◆ Description of the task:
For each line of the listing that contains "miglioramento", make a copy and return it.

◆ Data for processing:
===
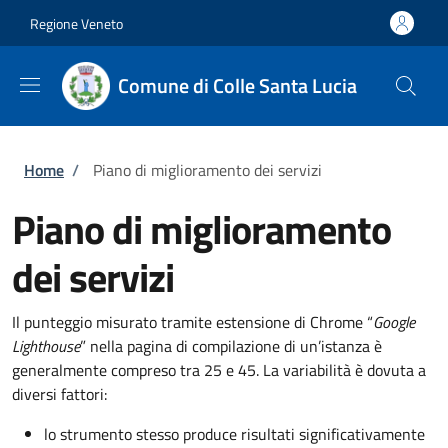
Salta al contenuto principale
Skip to footer content
Regione Veneto
Comune di Colle Santa Lucia
Briciole di pane
Home
/
Piano di miglioramento dei servizi
Piano di miglioramento
dei servizi
Il punteggio misurato tramite estensione di Chrome “
Google
Lighthouse
” nella pagina di compilazione di un’istanza è
generalmente compreso tra 25 e 45. La variabilità è dovuta a
diversi fattori:
lo strumento stesso produce risultati significativamente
===
◆ Solution:
Piano di miglioramento dei servizi
Piano di miglioramento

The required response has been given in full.